In a nutshell this is the case for contrarian investing, and it is a driving force in my investment decisions. I look for companies that can be the winners in new markets and investing in those companies before everyone else wants to usually means believing that their new market is emerging when other investors still aren’t sure. Our 2011 investment in Conversocial is a good example. As I blogged when we made the investment our thesis was that they would become the leader in social customer service, but at the time most people thought that social customer service would only be a subset of the established social media software market and there wasn’t space for a new entrant. In the two years since then founder Josh and the team have done a great job establishing social customer service as a category and it is now getting recognised by the major analyst groups, but we all had to endure a lot of doubters along the way.
The problem with contrarian investing and believing in things that most people think are wrong is that those people generally think you are stupid. Fred Wilson wrote:
I have found that return and ridicule are highly correlated over the years. We have made more money on things that were highly ridiculed than any other cohort. When I see people laughing at ideas and companies we have backed, I smile. It means we are going to make a lot of money on that investment.
I hear this, but it is only true if the belief you have that everyone else thinks is wrong is actually correct. As I’ve said, I think finding projects you believe in which others don’t is a great way to make money, but it is critical that you remain open to your investment thesis being wrong, or in need of tweaking. When people ridicule my investments I want to know why it is they don’t believe what I believe, and to make sure that they haven’t got a point. When they laugh I look forward to the day when they’re not laughing any more.
Netflix announced Q1 results yesterday, and they topped 1bn in quarterly revenues for the first time and reached 33m subscribers. No mean feat. But the numbers that really caught my eye are that Netflix will spend $350m this year delivering its service, and a further $2bn on content rights. Those are some punchy expenses and respresent a significant barrier to entry for anybody else looking to get into the TV streaming game.

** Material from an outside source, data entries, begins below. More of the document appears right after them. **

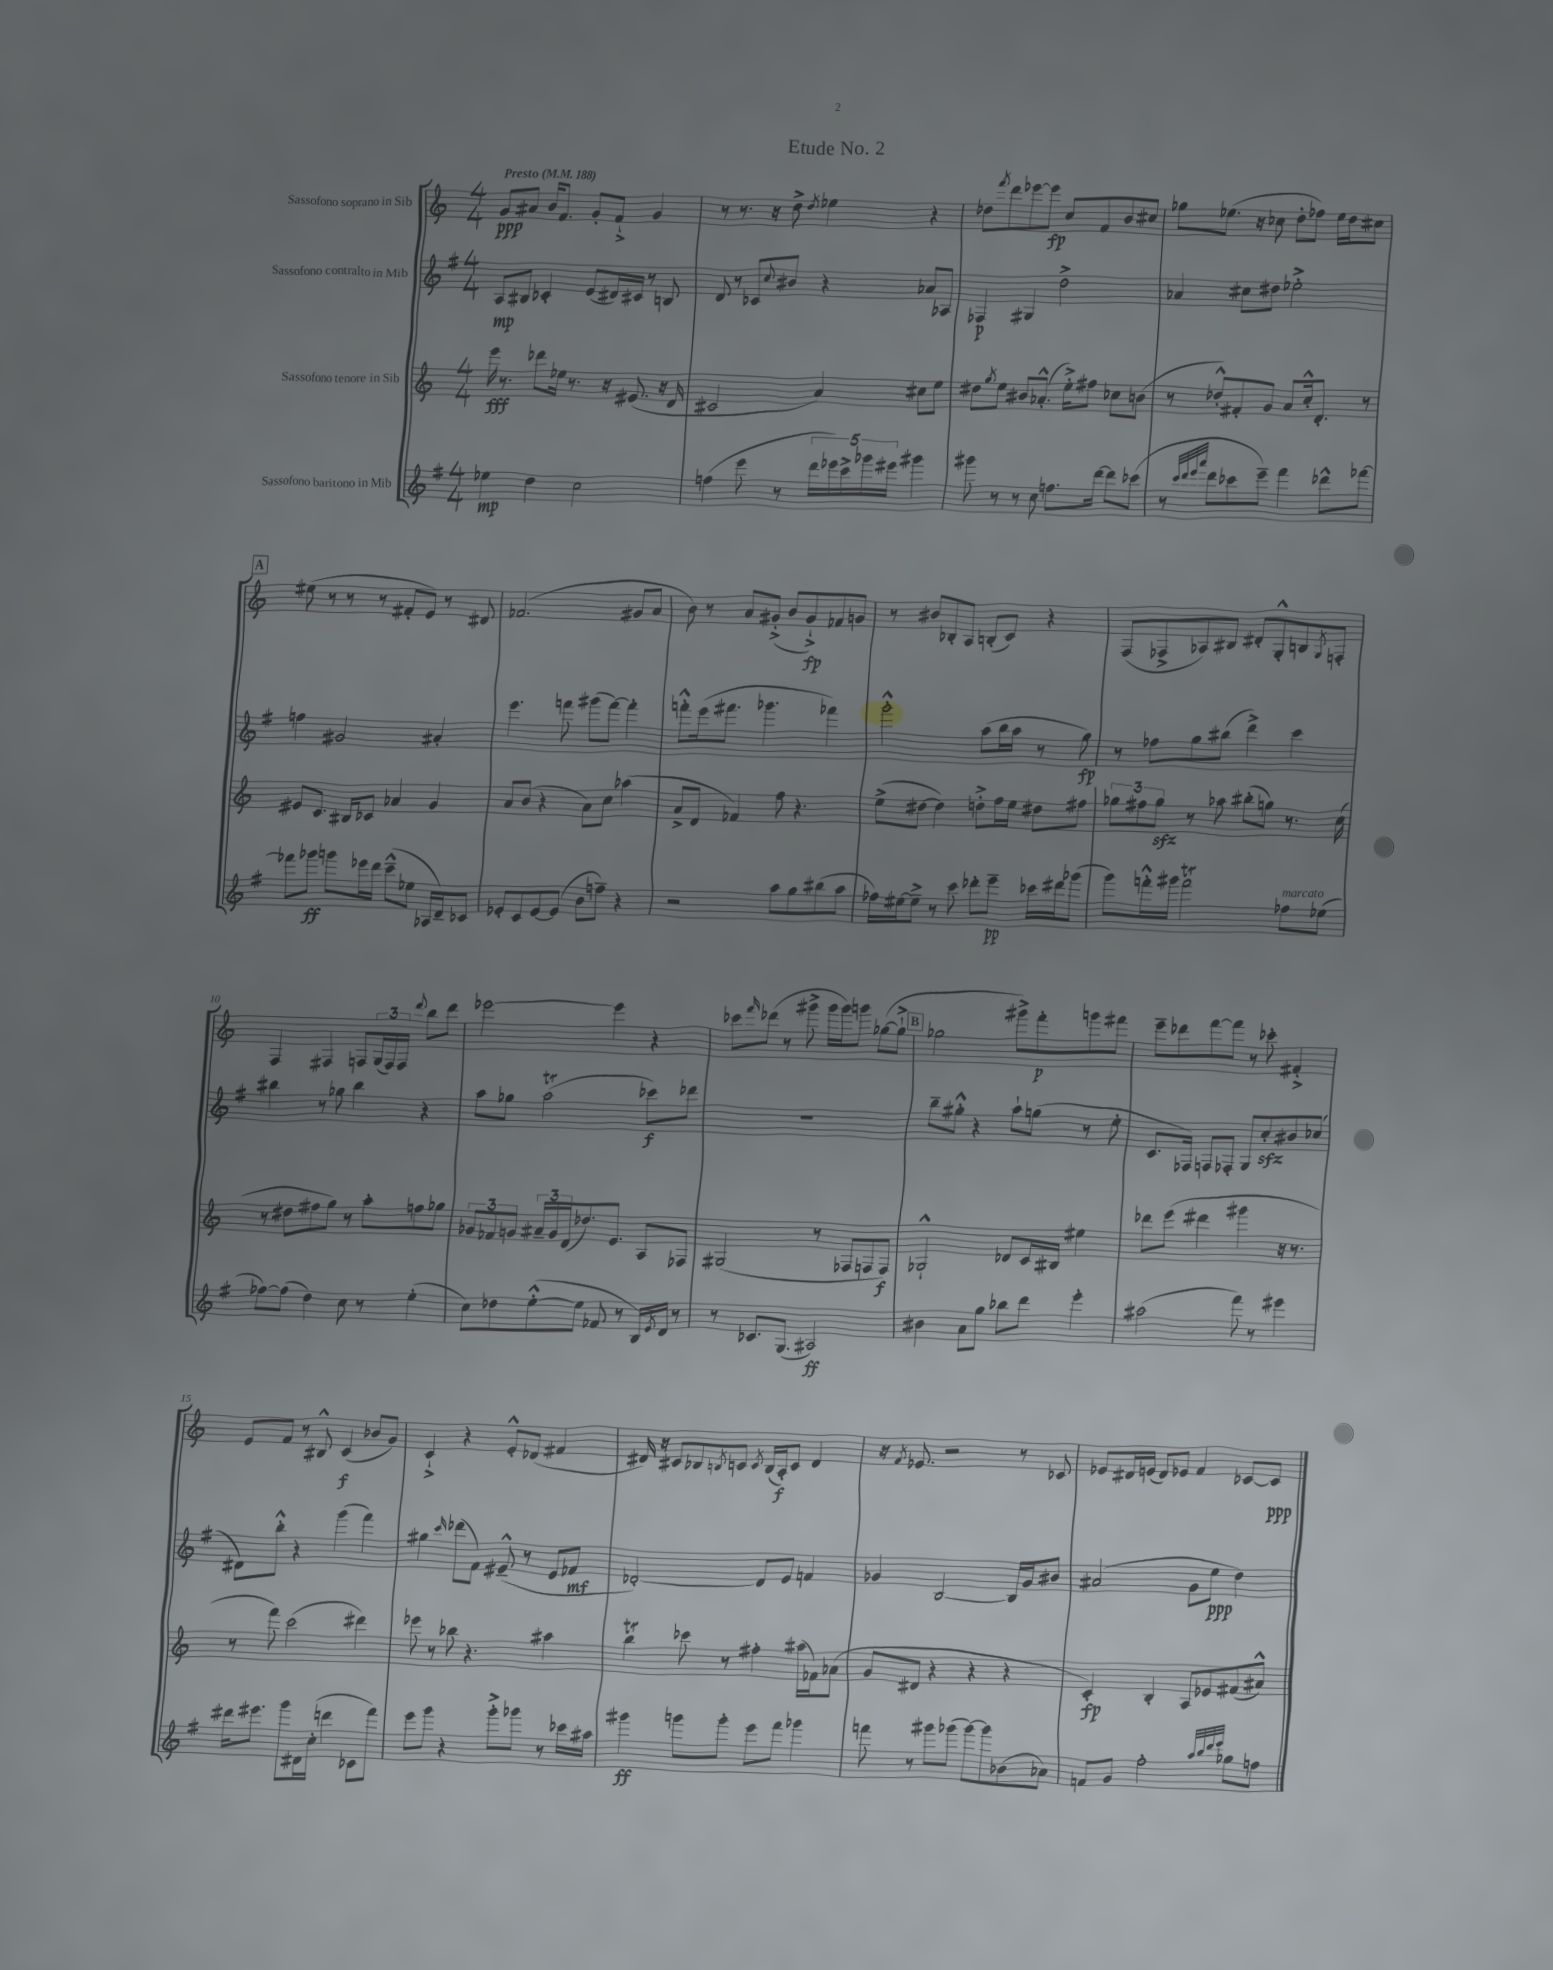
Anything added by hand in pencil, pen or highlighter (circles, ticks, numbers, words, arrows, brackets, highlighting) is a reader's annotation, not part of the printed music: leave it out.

**kern	**kern	**kern	**kern
*staff4	*staff3	*staff2	*staff1
*clefG2	*clefG2	*clefG2	*clefG2
*k[f#]	*k[]	*k[f#]	*k[]
*M4/4	*M4/4	*M4/4	*M4/4
*MM188	*MM188	*MM188	*MM188
4ee-	16eee	8A	8g
.	8.r	.	.
.	.	8B#	8a#
4dd	8ddd-	4c-'	16b
.	.	.	8.f
.	16ee-	.	.
.	8.r	.	.
2cc	.	(8e	8g'
.	16r	16d#)	8f`^
.	(8.e#	16c#	.
.	.	8r	4g
.	16r	8B	.
.	16d	.	.
=	=	=	=
(4ff	2c#	8d	8r
.	.	8r	8.r
8eee	.	8c-	.
.	.	.	16r
.	.	8qqcc	.
8r	.	8b#	8dd^
.	.	.	8qdd
20ddd	4a)	4r	4ee-
20eee-)	.	.	.
20ccc^	.	.	.
20ggg-	.	.	.
20eee#	.	.	.
4ggg#	8cc#	8a-	4r
.	8ee	8A-	.
=	=	=	=
8ggg#	8dd#	4F-	8dd-
.	8qgg	.	8qfff
8r	8ee	.	8ddd
8r	8b#	4G#	[8eee-
8cc	(8.a-'^^	.	8eee-]
8.ff	.	2dd^	8cc
.	16ee'^)	.	.
.	8ff#	.	8f
[16ddd	.	.	.
8ddd]	8cc-	.	8b
(8ccc-	(8b	.	8cc#
=	=	=	=
8r	8r	4a-	8gg-
32qqccc	.	.	.
32qqddd	.	.	.
32qqeee	.	.	.
32qqaaa	.	.	.
8ddd	8dd-'^^)	.	(8.ee-
8ccc-	8f#'	8cc#	.
.	.	.	16r
8eee~)	8g	8dd#	8cc-
4fff#	8a	2ee-'^	8dd'
.	16cc'^^	.	8ff-)
.	8.d'	.	.
8ddd-^^	.	.	16ee-
.	.	.	16dd
[8fff-	8r	.	8cc#
=	=	=	=
8fff-]	8e#	4ff	(8ee#
8ggg-	8.c	.	8r
8ggg	.	2g#	8r
.	16B#	.	.
16eee-	8c-	.	8r
16ddd	.	.	.
(8ccc~^^	4a-	.	8f#'
8ee-	.	.	8e)
16A-	4g	4a#'	8r
16d~)	.	.	.
8c-	.	.	8d#
=	=	=	=
8e-'	8a	4.eee	(2.f-
8c	(8b	.	.
[8e-	4r	.	.
(8e-]	.	8fff	.
8b	8a)	(8ggg#	.
8ff~)	8cc	[8fff)	.
4r	(4aa-	4fff']	8g#
.	.	.	8a
=	=	=	=
2r	8a^	8fff'^^	8b)
.	8d	(16eee	8r
.	.	8.fff#	.
.	4f-)	.	8a
.	.	4.ggg-	(8g#'^
8aa	8ff	.	8b
8gg	4.r	.	8g#`^)
(8bb#	.	4fff-)	8f-
8aa	.	.	8g
=	=	=	=
16ff-)	(8ee^	2ggg'^^	8r
[16ee#	.	.	.
8ee#~^]	[8dd#	.	8b#
8r	4dd#])	.	8B-'
8ccc	.	.	8A
8ddd-'	8dd'^	(8aa	(8B'
8eee~	16ff	16bb	8c)
.	16ee	16aa	.
16ccc-	8dd#	8r	4r
16ddd#	.	.	.
(8ggg-	8ff#	8gg)	.
=	=	=	=
8ggg)	12gg-	8r	(8F
.	12ff#	.	.
16fff'^^	.	8ff-	8F-^
.	12gg-	.	.
16ggg#	.	.	.
2fff	8r	8gg	8A-)
.	8aa-	(8bb#	8B#
.	(8bb#'	4ddd^)	8d#'
.	8gg)	.	8G'^^
8ff-	8.r	4ccc	8B
.	.	.	8qG
(8ee-	.	.	8F'
.	(16cc	.	.
=	=	=	=
[8ff-)	8r	4bb#	4F
(8ff-]	8dd#	.	.
4dd)	8ff#	8r	4F#
.	8gg)	8gg-	.
8cc	8r	4bb#	8F
8r	8aa'	.	(24G
.	.	.	24F)
.	.	.	24F
.	.	.	8qqddd
(4ee'	8ff	4r	8bb
.	8gg-	.	8ddd
=	=	=	=
8cc)	12g-	8aa	[2eee-
.	12f-	.	.
8dd-	.	8gg-	.
.	12g	.	.
([8ee'^^	24a#~	(2aa	.
.	24g	.	.
.	(24d	.	.
8ee]	8.dd-)	.	.
8f-	.	.	4eee-]
.	8.e	.	.
8r	.	.	.
16B)	8A	8ccc-)	4r
8qe	.	.	.
16d	.	.	.
8r	8F-	8ddd-	.
=	=	=	=
8r	(2G#	1r	8ccc-
.	.	.	16qqfff
8.c-	.	.	(8ddd-
.	.	.	8r
(8.G	.	.	.
.	.	.	8ggg#^
2A#)	8r	.	16ggg#
.	.	.	16ggg#)
.	8F-	.	8ggg
.	8F	.	([8gg-
.	8F)	.	8gg-`^]
=	=	=	=
4b#	2G-`^^	8bb~	2gg-
.	.	8gg#'^^	.
8a	.	4r	.
8gg	.	.	.
8bb-	8d-	8aa`	8ggg#^)
8ddd	16c	(8gg	8fff'
.	16B#	.	.
4eee'	4ee#	8r	8ggg
.	.	8ee'	8fff#
=	=	=	=
(2aa#	8ddd-	8.c	8eee~
.	(8eee	.	8ddd-
.	.	16F-)	.
.	4ddd#	8F	[8fff
.	.	8F-'	8fff]
8fff#)	4ggg#	8G	8r
8r	.	8cc'	8ccc-'
4eee#	16r	8b#	4f#'^
.	8.r	.	.
.	.	(8cc-	.
=	=	=	=
16ddd#	8r	8d#)	8e
8.eee#	.	.	.
.	8fff)	8bb'^^	8f
8ggg	(2ccc	4r	8r
16d#	.	.	8B#^^
(16cc'	.	.	.
4ddd	.	(4ggg	(4c
8c-	4ddd#)	4fff#)	8b-
8fff#)	.	.	8g)
=	=	=	=
8eee	8eee-	4gg#	4c`^
8ggg	8r	.	.
.	.	16qqccc	.
4r	8bb-	(8ddd-	4r
.	4.r	8f#)	.
8ggg'^	.	(8e#~^^	8e'^^
8ggg-	.	8r	(8d-
8r	4aa#	8e#	4f#
16ccc-	.	8f-	.
16aa#	.	.	.
=	=	=	=
4ggg#	4bb	[2d-')	16d#)
.	.	.	16r
.	.	.	8c#
8ggg	8ccc-	.	8B-
.	.	.	8qB
8ggg'	8r	.	8c
.	.	.	8qc
8eee	4ff#'	8d-]	(16B
.	.	.	16A')
8fff#	.	8e	8c
4ggg-	(16aa#	4f	4d#
.	16f-)	.	.
.	(8a-	.	.
=	=	=	=
8fff	8g	4g-	16r
.	.	.	8qf
.	.	.	8.e-
8r	8d#	.	.
8ggg#	4r	[2B	2r
(8ggg-	.	.	.
[8ggg-)	4r	.	.
8ggg-]	.	.	.
(8b-	4r	16B]	8r
.	.	16g-	.
8a-)	.	8b#	8c-
=	=	=	=
8f	4c')	(2a#	8e-
8g	.	.	16d#
.	.	.	(16e
2ff#'	4B'	.	8d#)
.	.	.	8e-
.	8A	8g	4f
.	8e-	8ee	.
32qqaa	.	.	.
32qqbb	.	.	.
32qqddd	.	.	.
32qqeee	.	.	.
8gg-	(8f#	4dd)	[8c-
8ff	8a#^^)	.	8c-]
==	==	==	==
*-	*-	*-	*-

I think that leaves the opportunities in TV squarely in the discovery space. Alongside their quarterly results Netflix published a paper on the future of television and one of their predictions is that we will soon see the end of linear TV. I buy into that for lots of reasons, not least the impact that Netflix had with House of Cards because the whole series was available to watch from day 1, but it begs the question of what experience will replace the ‘hit the couch, put your favourite channel on and sit back’ mode of engagement that is so prevalent with TV today. The obvious answer is a clever combination of playlists, social inspiration and algorithmic recommendations.
Netflix, Amazon, Google and Apple will try to own this layer as well, but there maybe space for a startup here, particularly given that consumers may want their discovery service to cover more than just one silo. In the long run it makes sense to me that these discovery services will link directly to the content owners, maybe handling billing and rights management. In that view of the world Netflix’s emerging content business will be much more important to them than their distribution business, which would be cut out of the equation.